The Green Man Trust is the charitable wing of the festival, its aim is to create arts development programmes, training opportunities, science engagement and bring about positive change to Welsh communities. The current ambassador for Green Man Trust is Welsh actor and musician, Iwan Rheon, whose work has included Game of Thrones, Misfits and Riviera. As of 2020, it had provided 92 community grants, supported more than 5,000 emerging artists, trained over 2,000 people and funded more than 200 science projects. Training programs have included partnering with Merthyr Tydfil College and the Salvation Army in Cardiff to give training and mentoring to young adults from disadvantaged backgrounds. In 2020, the trust pledged an emergency fund supporting Welsh people affected by flooding caused by Storm Dennis. and raised over £20,000.

==Other ventures==
- Launched in 2008, Green Man Rising is an annual contest in which an emerging act is chosen by a panel of music industry experts to open the Mountain Stage on the first day of the festival.
- Green Man Growler is the festival's specially brewed beer, it has been sold at the festival since 2012 and was made available to buy online as a canned beer in 2020.
- In 2006, Green Man hosted its first annual Boat Party on the River Thames.
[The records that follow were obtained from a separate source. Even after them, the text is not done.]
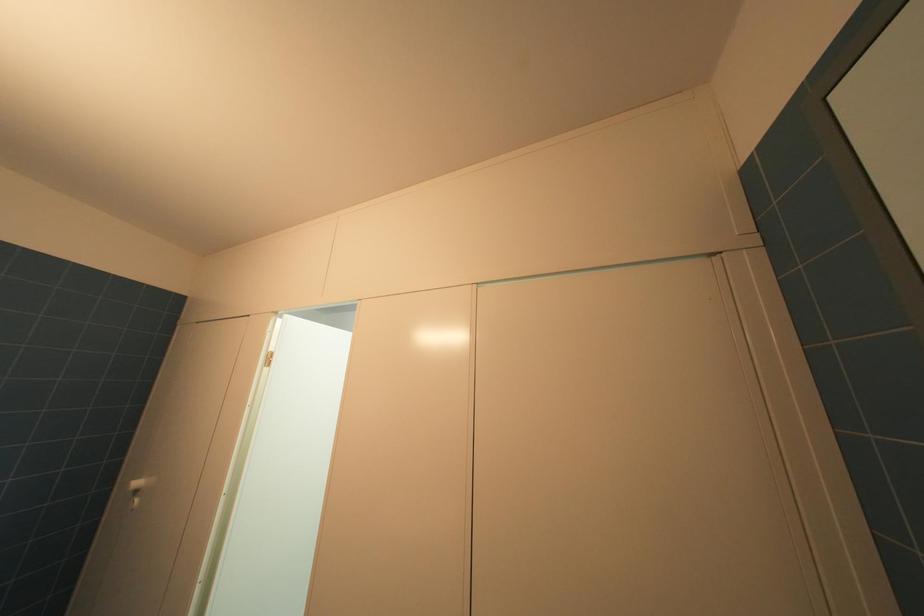
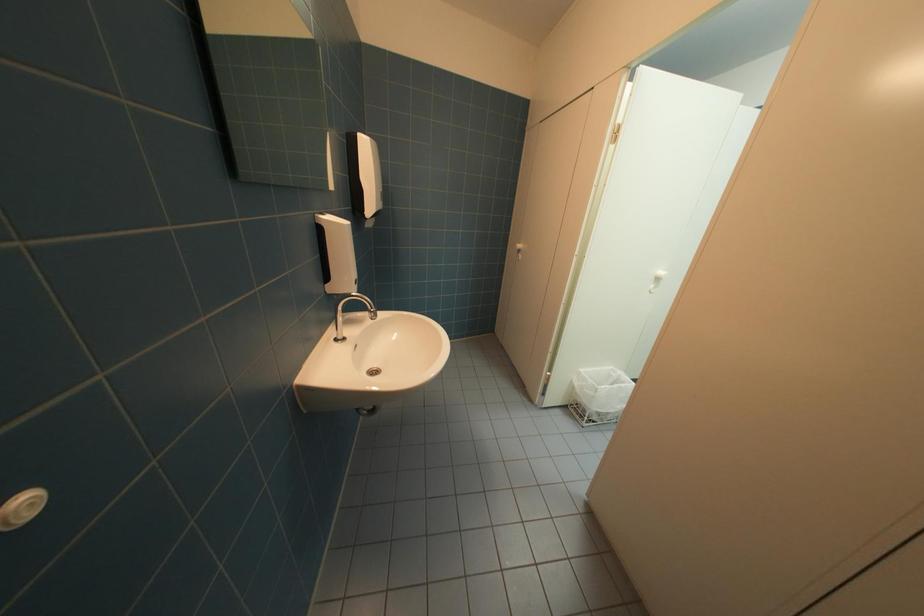
The images are taken continuously from a first-person perspective. In which direction is your viewpoint rotating?

The camera rotated toward left-down.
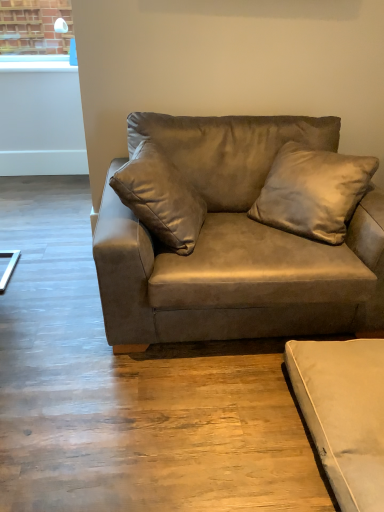
Find the location of `free space that is in between beige suede studio couch at lower right, which appears as the 2th studio couch when viewed from the top, and suede brown couch at center, which is the 2th studio couch in bottom-to-top order`. free space that is in between beige suede studio couch at lower right, which appears as the 2th studio couch when viewed from the top, and suede brown couch at center, which is the 2th studio couch in bottom-to-top order is located at coordinates (231, 406).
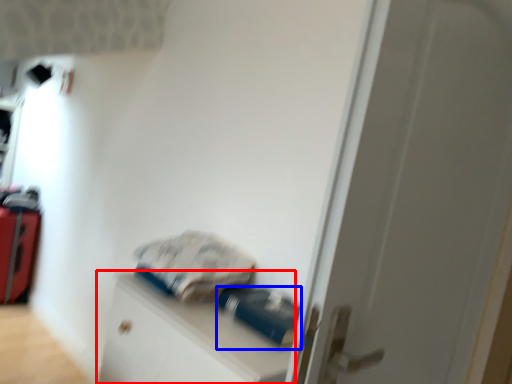
Question: Which point is further to the camera, file cabinet (highlighted by a red box) or equipment (highlighted by a blue box)?

Choices:
 (A) file cabinet
 (B) equipment

Answer: (B)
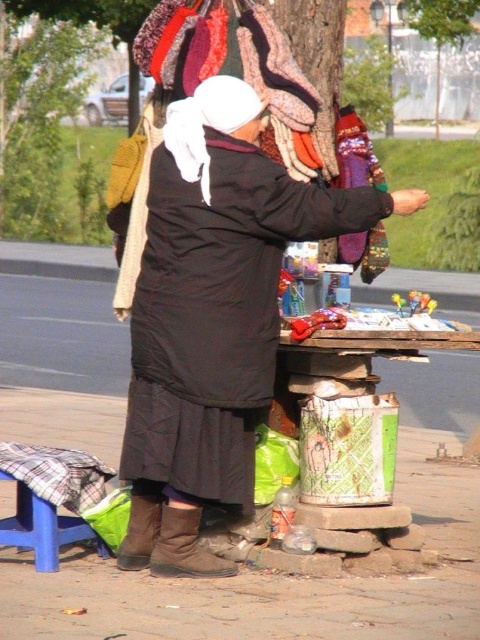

The event usually featured a line-up of both live music and DJ sets and a bar. The last boat party in 2012 featured performances by Field Music, Three Trapped Tigers and Tom Williams & The Boat. In 2016, Green Man renamed the boat party Green Man Ahoy!. The event took place on 7 May 2016 and featured Slow Club, Gengahr and Palace Winter.
- In September 2015, the Green Man took its Courtyard bar to King's Cross in London for a four-day celebration of Welsh beer and cider. Over 180 beers and ciders were bought from independent Welsh brewers. Live music came from Ibibio Sound Machine, Stealing Sheep, Boxed In, Meilyr Jones, C Duncan, Cairobi and The Wave Pictures. The line-up on the Sunday was co-curated with Moshi Moshi Records.
- The Green Man Festival celebrated St David's Day with a special one-day event in London's Cecil Sharp House. It was named ‘Hwyl’ (a lyrical Welsh term for ‘fun’) and was a celebration of Welsh culture, crafts and gastronomy with talks, theatre, storytelling and comedy. In 2015, live music came from Teleman, Georgia Ruth, Stanley Brinks, Sweet Baboo and Cowbois Rhos Botwnnog. HWYL did not take place in 2016.
- Busk On The Usk was a free one-day festival held in Newport, South Wales at various locations along the banks of the River Usk. The event was The Welsh Contemporary Music's contribution to the London 2012 Cultural Olympiad and was co-produced by Fiona Stewart. The event featured a program of live music, discussions and lectures, art installations and local food stalls. The event was organised by Green Man with help from the people of Newport along with contributions from a number of Wales’ most important cultural organisations including Sŵn Festival, the Do Lectures, the Laugharne Weekend, the Bevan Foundation, the Centre for Regeneration Excellence Wales, Riverfront Theatre, University of Wales Newport and Arts Council Wales. The music line-up included Scritti Politti, Anna Calvi, Cate Le Bon and Jon Langford. An estimated 6,000 people attended the event.